The Toronto Transit Commission’s (TTC) Line 1 Yonge-University subway route travels the western border of this riding along Yonge Street. Residents can access the line at either the York Mills or Lawrence subway stations.
Crothers Woods, at 52 hectares large, has diverse, mature and relatively undisturbed forest that includes rare and endangered trees and bird species like the butternut tree and the Eastern Wood-Pewee bird.
Wilket Creek Park is home to many mature coniferous and deciduous trees, its location in a floodplain also makes it a great place for rare plants like the Canada Sicklepod, Snakerood, and New York Fern to grow.
About 40% of the riding’s population are immigrants, with some of the largest populations born in Pakistan, China, and the Philippines.
Mandarin, Persian, and Cantonese are the most common non-official mother tongues in the riding.
Less than 1% of the riding’s population identify as Aboriginal.
Average individual income is $109,887.
The Toronto Botanical Garden is four acres and contains 17 award-winning themed gardens to explore.
The Bridle Path–Sunnybrook—York Mills area has almost 75 bike trails, all differing in difficulty.
Mount Pleasant Cemetery is the final resting place of former prime minister William Lyon Mackenzie King, Nobel laureate Sir Frederick Banting, survivors of the Titanic, and the namesake of Mr.
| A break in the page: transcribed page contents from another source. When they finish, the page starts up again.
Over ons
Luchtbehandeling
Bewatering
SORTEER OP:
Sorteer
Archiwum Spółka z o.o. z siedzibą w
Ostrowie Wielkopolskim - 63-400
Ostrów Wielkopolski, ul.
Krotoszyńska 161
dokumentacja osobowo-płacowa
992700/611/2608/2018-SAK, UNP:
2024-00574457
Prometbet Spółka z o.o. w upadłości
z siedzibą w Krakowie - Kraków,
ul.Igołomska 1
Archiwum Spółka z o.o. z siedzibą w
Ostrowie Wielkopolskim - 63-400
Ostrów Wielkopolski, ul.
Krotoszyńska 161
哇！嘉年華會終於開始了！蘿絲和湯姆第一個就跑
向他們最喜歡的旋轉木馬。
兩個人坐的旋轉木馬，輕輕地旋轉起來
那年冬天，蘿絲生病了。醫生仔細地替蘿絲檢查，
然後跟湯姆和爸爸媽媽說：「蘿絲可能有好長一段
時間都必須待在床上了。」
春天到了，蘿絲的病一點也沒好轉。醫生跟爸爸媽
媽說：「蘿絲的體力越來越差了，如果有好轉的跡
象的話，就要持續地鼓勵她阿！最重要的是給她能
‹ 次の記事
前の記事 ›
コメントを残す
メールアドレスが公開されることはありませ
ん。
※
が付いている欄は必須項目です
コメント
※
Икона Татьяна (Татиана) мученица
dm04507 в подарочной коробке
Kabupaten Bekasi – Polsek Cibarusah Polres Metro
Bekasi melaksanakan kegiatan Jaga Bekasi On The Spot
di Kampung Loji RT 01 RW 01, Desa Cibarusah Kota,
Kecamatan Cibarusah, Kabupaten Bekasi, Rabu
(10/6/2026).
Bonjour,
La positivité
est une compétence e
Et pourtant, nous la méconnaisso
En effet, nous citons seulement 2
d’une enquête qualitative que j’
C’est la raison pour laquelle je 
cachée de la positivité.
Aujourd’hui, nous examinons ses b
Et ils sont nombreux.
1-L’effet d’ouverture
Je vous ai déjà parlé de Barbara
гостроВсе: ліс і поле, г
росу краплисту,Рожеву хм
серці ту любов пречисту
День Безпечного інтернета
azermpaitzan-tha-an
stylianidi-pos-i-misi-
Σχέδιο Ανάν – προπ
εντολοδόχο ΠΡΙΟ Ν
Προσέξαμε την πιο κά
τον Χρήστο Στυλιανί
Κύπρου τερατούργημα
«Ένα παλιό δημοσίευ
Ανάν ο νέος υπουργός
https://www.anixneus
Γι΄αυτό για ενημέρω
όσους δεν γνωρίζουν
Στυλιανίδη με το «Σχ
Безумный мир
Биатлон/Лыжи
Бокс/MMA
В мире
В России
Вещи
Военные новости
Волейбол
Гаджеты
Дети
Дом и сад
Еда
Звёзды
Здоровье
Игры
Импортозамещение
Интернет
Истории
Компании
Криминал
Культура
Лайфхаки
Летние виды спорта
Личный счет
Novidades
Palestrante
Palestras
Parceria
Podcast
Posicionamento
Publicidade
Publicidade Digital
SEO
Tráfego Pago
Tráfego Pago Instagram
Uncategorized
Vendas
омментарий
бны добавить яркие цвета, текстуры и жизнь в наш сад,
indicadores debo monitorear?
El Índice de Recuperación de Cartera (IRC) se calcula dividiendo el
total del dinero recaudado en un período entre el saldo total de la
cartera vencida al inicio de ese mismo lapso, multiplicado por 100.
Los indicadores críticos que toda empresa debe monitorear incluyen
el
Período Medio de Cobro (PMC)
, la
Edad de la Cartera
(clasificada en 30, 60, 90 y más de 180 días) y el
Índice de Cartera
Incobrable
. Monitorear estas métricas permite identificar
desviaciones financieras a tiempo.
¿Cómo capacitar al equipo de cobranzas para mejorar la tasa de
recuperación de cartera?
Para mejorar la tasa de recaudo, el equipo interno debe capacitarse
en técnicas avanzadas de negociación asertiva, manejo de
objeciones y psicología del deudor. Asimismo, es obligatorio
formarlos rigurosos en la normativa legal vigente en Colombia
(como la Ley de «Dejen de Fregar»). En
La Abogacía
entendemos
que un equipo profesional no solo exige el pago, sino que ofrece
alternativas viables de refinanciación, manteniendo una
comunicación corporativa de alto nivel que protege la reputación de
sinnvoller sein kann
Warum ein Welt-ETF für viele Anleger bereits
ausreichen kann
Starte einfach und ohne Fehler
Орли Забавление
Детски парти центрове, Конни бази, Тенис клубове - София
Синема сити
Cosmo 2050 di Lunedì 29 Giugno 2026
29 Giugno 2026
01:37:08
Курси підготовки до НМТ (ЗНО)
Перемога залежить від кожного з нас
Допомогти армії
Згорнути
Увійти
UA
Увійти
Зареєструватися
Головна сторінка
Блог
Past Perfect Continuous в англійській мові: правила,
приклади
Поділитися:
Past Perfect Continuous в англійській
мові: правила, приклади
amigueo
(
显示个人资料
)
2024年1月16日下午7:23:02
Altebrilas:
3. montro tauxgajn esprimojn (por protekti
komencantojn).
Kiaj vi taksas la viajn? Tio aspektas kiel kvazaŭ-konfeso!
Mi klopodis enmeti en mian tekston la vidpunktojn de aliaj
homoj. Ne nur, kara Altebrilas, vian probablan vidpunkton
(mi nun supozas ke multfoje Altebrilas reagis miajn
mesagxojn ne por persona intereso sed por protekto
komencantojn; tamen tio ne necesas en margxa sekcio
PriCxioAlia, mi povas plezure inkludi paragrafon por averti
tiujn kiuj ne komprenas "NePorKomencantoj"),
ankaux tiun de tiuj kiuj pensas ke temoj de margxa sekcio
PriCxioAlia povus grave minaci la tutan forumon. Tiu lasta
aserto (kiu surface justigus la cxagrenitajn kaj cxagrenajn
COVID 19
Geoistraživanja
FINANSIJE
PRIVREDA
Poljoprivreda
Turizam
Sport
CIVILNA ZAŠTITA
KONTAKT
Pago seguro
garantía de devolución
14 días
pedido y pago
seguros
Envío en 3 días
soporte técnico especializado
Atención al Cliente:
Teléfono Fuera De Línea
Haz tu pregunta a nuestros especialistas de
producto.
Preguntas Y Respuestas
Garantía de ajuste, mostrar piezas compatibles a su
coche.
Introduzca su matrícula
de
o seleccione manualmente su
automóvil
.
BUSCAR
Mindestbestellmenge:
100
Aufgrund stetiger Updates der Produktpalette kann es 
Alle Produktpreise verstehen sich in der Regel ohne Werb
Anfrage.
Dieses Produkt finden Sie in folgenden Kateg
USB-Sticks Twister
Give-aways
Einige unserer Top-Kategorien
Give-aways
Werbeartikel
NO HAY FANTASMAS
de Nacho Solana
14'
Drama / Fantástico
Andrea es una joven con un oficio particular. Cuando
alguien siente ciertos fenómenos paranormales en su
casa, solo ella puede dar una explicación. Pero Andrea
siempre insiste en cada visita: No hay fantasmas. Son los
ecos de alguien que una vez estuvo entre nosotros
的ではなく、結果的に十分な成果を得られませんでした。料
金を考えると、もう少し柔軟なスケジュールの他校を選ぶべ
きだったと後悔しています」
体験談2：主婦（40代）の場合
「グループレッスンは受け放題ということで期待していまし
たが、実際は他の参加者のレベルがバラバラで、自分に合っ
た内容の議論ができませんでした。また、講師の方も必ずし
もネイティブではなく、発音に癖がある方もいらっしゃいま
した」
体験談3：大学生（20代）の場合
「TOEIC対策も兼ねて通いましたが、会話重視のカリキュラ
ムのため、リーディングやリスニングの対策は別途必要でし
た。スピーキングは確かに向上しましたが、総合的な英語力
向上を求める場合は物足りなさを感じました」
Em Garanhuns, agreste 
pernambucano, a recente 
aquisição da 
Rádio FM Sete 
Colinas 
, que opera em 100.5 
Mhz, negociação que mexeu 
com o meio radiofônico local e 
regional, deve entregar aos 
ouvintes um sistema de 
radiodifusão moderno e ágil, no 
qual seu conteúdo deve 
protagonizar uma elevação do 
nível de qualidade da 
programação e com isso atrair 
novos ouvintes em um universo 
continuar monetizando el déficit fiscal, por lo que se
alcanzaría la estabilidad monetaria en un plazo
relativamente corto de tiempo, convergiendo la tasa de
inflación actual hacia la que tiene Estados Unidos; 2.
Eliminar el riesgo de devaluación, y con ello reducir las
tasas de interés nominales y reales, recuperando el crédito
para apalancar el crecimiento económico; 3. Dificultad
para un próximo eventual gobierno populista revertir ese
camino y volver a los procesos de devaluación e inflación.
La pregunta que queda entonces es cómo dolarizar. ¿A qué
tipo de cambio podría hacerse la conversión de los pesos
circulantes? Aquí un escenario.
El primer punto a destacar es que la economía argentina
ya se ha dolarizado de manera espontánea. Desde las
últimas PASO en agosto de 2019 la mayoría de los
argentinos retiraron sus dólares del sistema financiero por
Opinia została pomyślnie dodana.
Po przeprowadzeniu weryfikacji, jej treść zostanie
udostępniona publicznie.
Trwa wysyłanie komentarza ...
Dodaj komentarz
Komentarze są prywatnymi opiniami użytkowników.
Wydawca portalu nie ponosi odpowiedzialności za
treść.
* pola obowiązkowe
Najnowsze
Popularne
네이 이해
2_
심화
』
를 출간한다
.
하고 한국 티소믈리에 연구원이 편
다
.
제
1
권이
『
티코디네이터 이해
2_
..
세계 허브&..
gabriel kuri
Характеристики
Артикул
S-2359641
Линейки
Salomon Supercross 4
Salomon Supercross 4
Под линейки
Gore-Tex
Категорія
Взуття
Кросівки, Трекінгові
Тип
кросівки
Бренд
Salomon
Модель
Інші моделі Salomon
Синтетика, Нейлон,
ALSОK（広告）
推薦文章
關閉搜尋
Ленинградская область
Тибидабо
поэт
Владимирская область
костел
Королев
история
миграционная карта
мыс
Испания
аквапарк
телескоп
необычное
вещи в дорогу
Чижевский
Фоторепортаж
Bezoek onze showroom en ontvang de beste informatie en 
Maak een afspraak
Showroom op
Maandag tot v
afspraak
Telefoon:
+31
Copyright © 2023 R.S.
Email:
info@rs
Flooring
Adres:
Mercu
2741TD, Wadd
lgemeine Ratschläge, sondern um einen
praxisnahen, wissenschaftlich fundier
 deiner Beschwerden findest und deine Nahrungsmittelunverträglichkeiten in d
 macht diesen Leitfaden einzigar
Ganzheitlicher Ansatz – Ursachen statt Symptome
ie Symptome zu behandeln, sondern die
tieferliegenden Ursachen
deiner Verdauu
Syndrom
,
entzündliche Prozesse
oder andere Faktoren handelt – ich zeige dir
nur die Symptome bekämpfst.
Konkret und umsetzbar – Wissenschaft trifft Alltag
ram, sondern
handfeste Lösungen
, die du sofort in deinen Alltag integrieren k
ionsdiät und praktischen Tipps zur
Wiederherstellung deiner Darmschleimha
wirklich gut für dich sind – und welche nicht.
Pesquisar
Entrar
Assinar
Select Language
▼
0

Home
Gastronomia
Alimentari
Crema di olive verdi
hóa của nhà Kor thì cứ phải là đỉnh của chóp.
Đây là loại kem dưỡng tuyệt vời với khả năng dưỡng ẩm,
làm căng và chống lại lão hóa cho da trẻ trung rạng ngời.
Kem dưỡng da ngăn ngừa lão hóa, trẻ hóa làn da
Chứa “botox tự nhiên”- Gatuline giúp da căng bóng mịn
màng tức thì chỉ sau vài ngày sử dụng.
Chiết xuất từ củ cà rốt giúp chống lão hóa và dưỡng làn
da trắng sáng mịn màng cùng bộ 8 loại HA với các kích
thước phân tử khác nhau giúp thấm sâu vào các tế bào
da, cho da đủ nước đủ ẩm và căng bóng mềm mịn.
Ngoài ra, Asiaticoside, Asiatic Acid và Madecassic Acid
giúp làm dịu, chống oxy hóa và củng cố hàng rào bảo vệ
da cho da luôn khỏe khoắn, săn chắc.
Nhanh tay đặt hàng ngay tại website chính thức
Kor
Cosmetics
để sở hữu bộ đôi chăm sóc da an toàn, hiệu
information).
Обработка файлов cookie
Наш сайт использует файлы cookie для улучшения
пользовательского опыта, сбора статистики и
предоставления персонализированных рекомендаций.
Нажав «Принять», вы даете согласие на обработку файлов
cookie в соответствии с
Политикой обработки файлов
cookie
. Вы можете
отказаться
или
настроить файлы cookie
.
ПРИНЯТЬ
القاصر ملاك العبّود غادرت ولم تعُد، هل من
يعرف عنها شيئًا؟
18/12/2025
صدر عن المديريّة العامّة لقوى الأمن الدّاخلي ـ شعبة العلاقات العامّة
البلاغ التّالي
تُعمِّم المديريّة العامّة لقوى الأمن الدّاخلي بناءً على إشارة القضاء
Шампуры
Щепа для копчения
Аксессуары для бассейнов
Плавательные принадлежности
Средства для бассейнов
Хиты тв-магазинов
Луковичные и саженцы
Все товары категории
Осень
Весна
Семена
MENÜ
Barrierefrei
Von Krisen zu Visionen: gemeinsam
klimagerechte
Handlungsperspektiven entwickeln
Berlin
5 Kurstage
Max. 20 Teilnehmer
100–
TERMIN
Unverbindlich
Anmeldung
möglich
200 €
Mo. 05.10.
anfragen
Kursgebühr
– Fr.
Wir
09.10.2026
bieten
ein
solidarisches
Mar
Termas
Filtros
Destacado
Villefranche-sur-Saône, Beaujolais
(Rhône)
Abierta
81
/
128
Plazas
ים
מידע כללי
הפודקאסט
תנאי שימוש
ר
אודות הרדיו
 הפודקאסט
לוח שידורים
Christie cookies -- William Mellis Christie. Mount Hope Catholic Cemetery, another cemetery in the riding, is the final resting place of two hockey Hall of Fame inductees – Francis “King” Clancy and Reginald “Hooley” Smith.
The top industries are professional, scientific and technical services, and finance and insurance.
Almost 67% of the riding’s workforce has some sort of post-secondary education. In 2011, the unemployment rate was 9.7%.
The riding is home to some of Canada’s most affluent neighbourhoods.
The Sunnybrook Health Sciences Centre has been pronounced one of Canada’s Greenest Employers for 2016. The hospital can boast about its solar panels, green roof, bike parking, composting program, and gas capture technology.
The Dembroski Centre for Horticulture at the Toronto Botanical Garden has a green roof featuring low-growing sedum plants that help absorb rain water and insulate the building.
The Hoggs Hollow neighbourhood is named after Scotsman James Hogg, who settled here in 1824. Hogg eventually opened a whiskey distillery and a grist mill, and was considered the most successful of all the millers in the valley.
Edward Gardens, the land surrounding the Toronto Botanical Gardens, traces its roots to Alexander Milne, a Scottish miller who settled the site with his family in 1817. The property was bought by Toronto businessman Rupert Edwards in 1944.